EXTRACTED RECORDS:
● ● ● ● ● ● ●

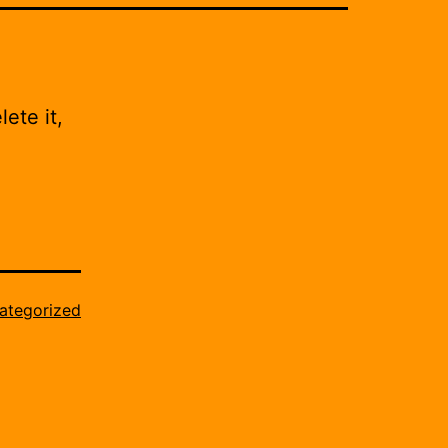
ete it,
ategorized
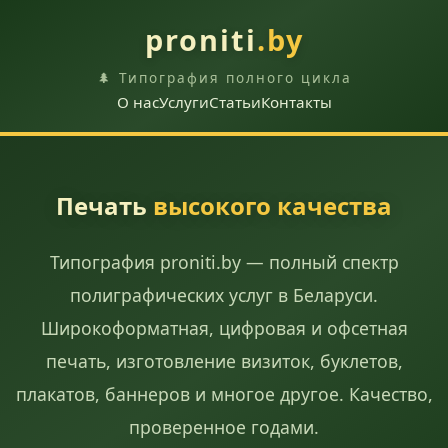
proniti
.by
🌲 Типография полного цикла
О нас
Услуги
Статьи
Контакты
Печать
высокого качества
Типография proniti.by — полный спектр
полиграфических услуг в Беларуси.
Широкоформатная, цифровая и офсетная
печать, изготовление визиток, буклетов,
плакатов, баннеров и многое другое. Качество,
проверенное годами.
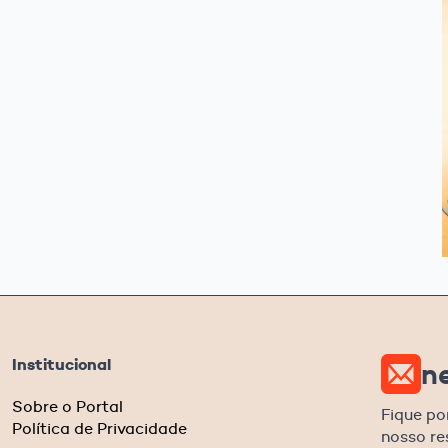
Institucional
n
Sobre o Portal
Fique po
Política de Privacidade
nosso r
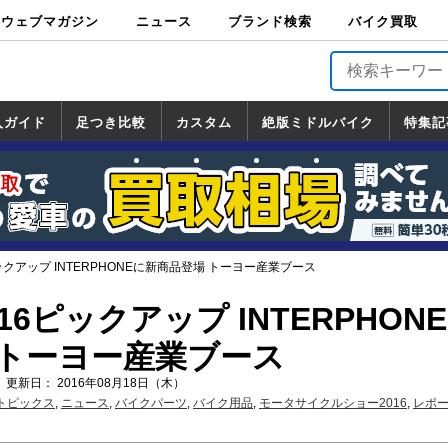
ウェブマガジン
ニュース
ブランド検索
バイク買取
バイクブロス・
原付＆ミニバイ
スポーツ＆ネイ
アメリカン＆ツ
ビッグスクータ
オフロード
バージンハーレ
バージンBMW
バージンドゥカ
バージントライ
ニュース
車両情報
イベント
キャンペ
トピック
バイク用
バイクパ
書籍・
サポート
お知らせ
ブランドを検
ブランドボイ
バイク買取
マガジンズ
ク
キッド
アラー
ー
ー
ティ
アンフ
TOP
ーン
ス
品
ーツ
DVD
索
ス
入ガイド
足つき比較
カスタム
絶版ミドルバイク
特集記
入ガイド
ンダ
マハ
ズキ
ワサキ
カスタム
ホンダ
ヤマハ
スズキ
カワサキ
道の駅調査隊
ツーリング情報局
日本の道50選
国道めぐり
林道ツーリング
絶版ミドルバイク
ホンダ
ヤマハ
スズキ
カワサキ
覧
一覧
一覧
ックアップ INTERPHONEに新商品登場 トーヨー産業ブース
16ピックアップ INTERPHON
 トーヨー産業ブース
 更新日： 2016年08月18日（木）
トピックス
,
ニュース
,
バイクパーツ
,
バイク用品
,
モータサイクルショー2016
,
レポ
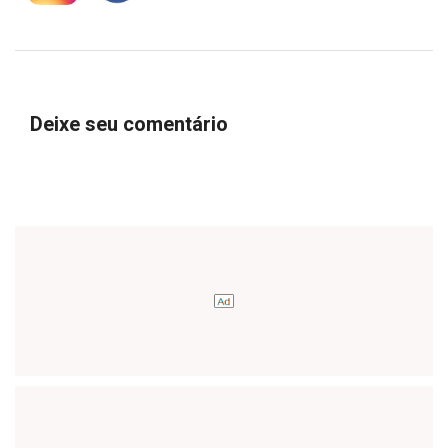
Deixe seu comentário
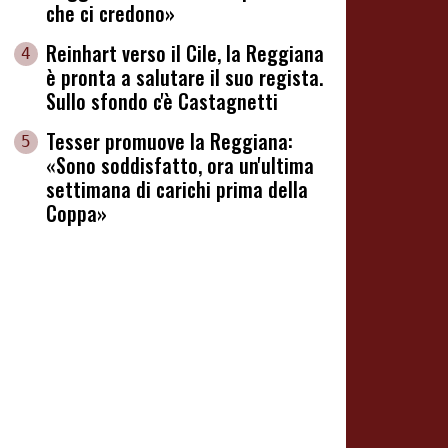
che ci credono»
Reinhart verso il Cile, la Reggiana
4
è pronta a salutare il suo regista.
Sullo sfondo c'è Castagnetti
Tesser promuove la Reggiana:
5
«Sono soddisfatto, ora un'ultima
settimana di carichi prima della
Coppa»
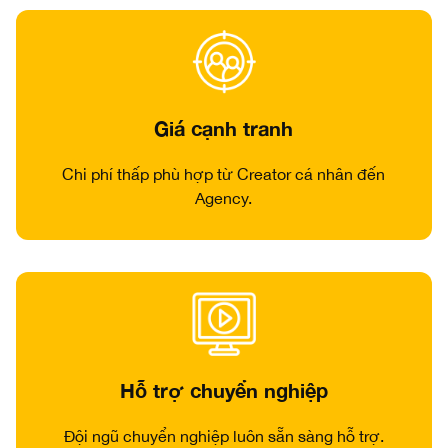
Giá cạnh tranh
Chi phí thấp phù hợp từ Creator cá nhân đến
Agency.
Hỗ trợ chuyển nghiệp
Đội ngũ chuyển nghiệp luôn sẵn sàng hỗ trợ.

● ● ● ● ● ● ●

INSTRUCTION:
What is the number of lines in the records that contain "nghiệp"? Give that number only.

RESPONSE FOR THIS EXERCISE:
2